▶ [Request]
Every entry below should be restated word for word, except for its images.

(Records from a dataset)
- - - - - - -

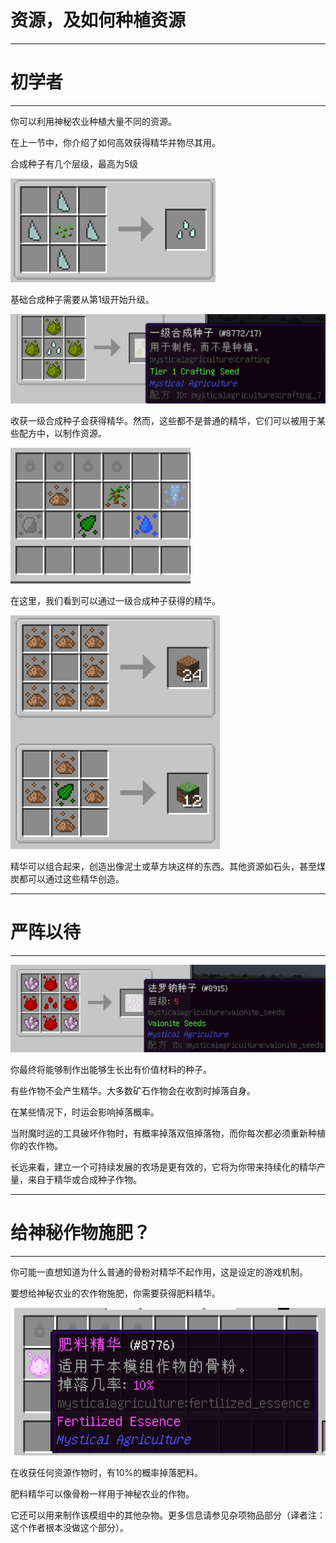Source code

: # 资源，及如何种植资源
___

# 初学者
___

你可以利用神秘农业种植大量不同的资源。

在上一节中，你介绍了如何高效获得精华并物尽其用。

合成种子有几个层级，最高为5级

![例图](basecraftingseeds.png)

基础合成种子需要从第1级开始升级。

![例图](tier1craftingseeds.png)

收获一级合成种子会获得精华。然而，这些都不是普通的精华，它们可以被用于某些配方中，以制作资源。

![一级合成种子种出的精华](seedessence.png)

在这里，我们看到可以通过一级合成种子获得的精华。

![一些使用从合成种子中收获的精华来合成的配方](seedessencerecipe.png)

精华可以组合起来，创造出像泥土或草方块这样的东西。其他资源如石头，甚至煤炭都可以通过这些精华创造。
___

# 严阵以待
___

![较高等级的合成种子的例子](valoniteseeds.png)

你最终将能够制作出能够生长出有价值材料的种子。

有些作物不会产生精华。大多数矿石作物会在收割时掉落自身。

在某些情况下，时运会影响掉落概率。

当附魔时运的工具破坏作物时，有概率掉落双倍掉落物，而你每次都必须重新种植你的农作物。

长远来看，建立一个可持续发展的农场是更有效的，它将为你带来持续化的精华产量，来自于精华或合成种子作物。
___

# 给神秘作物施肥？
___

你可能一直想知道为什么普通的骨粉对精华不起作用，这是设定的游戏机制。

要想给神秘农业的农作物施肥，你需要获得肥料精华。

![肥料精华](fertessence.png)

在收获任何资源作物时，有10%的概率掉落肥料。

肥料精华可以像骨粉一样用于神秘农业的作物。

它还可以用来制作该模组中的其他杂物。更多信息请参见杂项物品部分（译者注：这个作者根本没做这个部分）。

- - - - - - -

▶ [Response below]
Source code

: # 资源，及如何种植资源
___

# 初学者
___

你可以利用神秘农业种植大量不同的资源。

在上一节中，你介绍了如何高效获得精华并物尽其用。

合成种子有几个层级，最高为5级

![例图](basecraftingseeds.png)

基础合成种子需要从第1级开始升级。

![例图](tier1craftingseeds.png)

收获一级合成种子会获得精华。然而，这些都不是普通的精华，它们可以被用于某些配方中，以制作资源。

![一级合成种子种出的精华](seedessence.png)

在这里，我们看到可以通过一级合成种子获得的精华。

![一些使用从合成种子中收获的精华来合成的配方](seedessencerecipe.png)

精华可以组合起来，创造出像泥土或草方块这样的东西。其他资源如石头，甚至煤炭都可以通过这些精华创造。
___

# 严阵以待
___

![较高等级的合成种子的例子](valoniteseeds.png)

你最终将能够制作出能够生长出有价值材料的种子。

有些作物不会产生精华。大多数矿石作物会在收割时掉落自身。

在某些情况下，时运会影响掉落概率。

当附魔时运的工具破坏作物时，有概率掉落双倍掉落物，而你每次都必须重新种植你的农作物。

长远来看，建立一个可持续发展的农场是更有效的，它将为你带来持续化的精华产量，来自于精华或合成种子作物。
___

# 给神秘作物施肥？
___

你可能一直想知道为什么普通的骨粉对精华不起作用，这是设定的游戏机制。

要想给神秘农业的农作物施肥，你需要获得肥料精华。

![肥料精华](fertessence.png)

在收获任何资源作物时，有10%的概率掉落肥料。

肥料精华可以像骨粉一样用于神秘农业的作物。

它还可以用来制作该模组中的其他杂物。更多信息请参见杂项物品部分（译者注：这个作者根本没做这个部分）。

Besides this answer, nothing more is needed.